Dataset entries
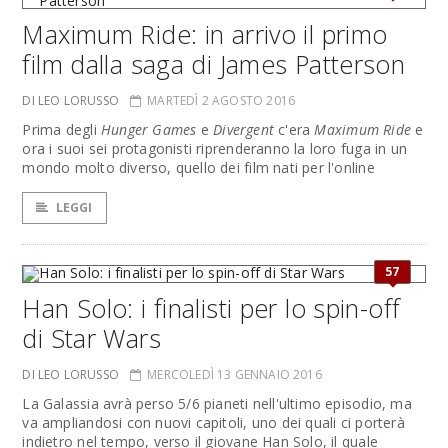
Maximum Ride: in arrivo il primo
film dalla saga di James Patterson
DI LEO LORUSSO
MARTEDÌ 2 AGOSTO 2016
Prima degli
Hunger Games
e
Divergent
c'era
Maximum Ride
e
ora i suoi sei protagonisti riprenderanno la loro fuga in un
mondo molto diverso, quello dei film nati per l'online
LEGGI
57
Han Solo: i finalisti per lo spin-off
di Star Wars
DI LEO LORUSSO
MERCOLEDÌ 13 GENNAIO 2016
La Galassia avrà perso 5/6 pianeti nell'ultimo episodio, ma
va ampliandosi con nuovi capitoli, uno dei quali ci porterà
indietro nel tempo, verso il giovane Han Solo, il quale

*TASK GOAL*: Set down only these lines, exactly: the one containing "ora i suoi sei" and each line after it through the end of the entries above.

*OUTPUT*:
ora i suoi sei protagonisti riprenderanno la loro fuga in un
mondo molto diverso, quello dei film nati per l'online
LEGGI
57
Han Solo: i finalisti per lo spin-off
di Star Wars
DI LEO LORUSSO
MERCOLEDÌ 13 GENNAIO 2016
La Galassia avrà perso 5/6 pianeti nell'ultimo episodio, ma
va ampliandosi con nuovi capitoli, uno dei quali ci porterà
indietro nel tempo, verso il giovane Han Solo, il quale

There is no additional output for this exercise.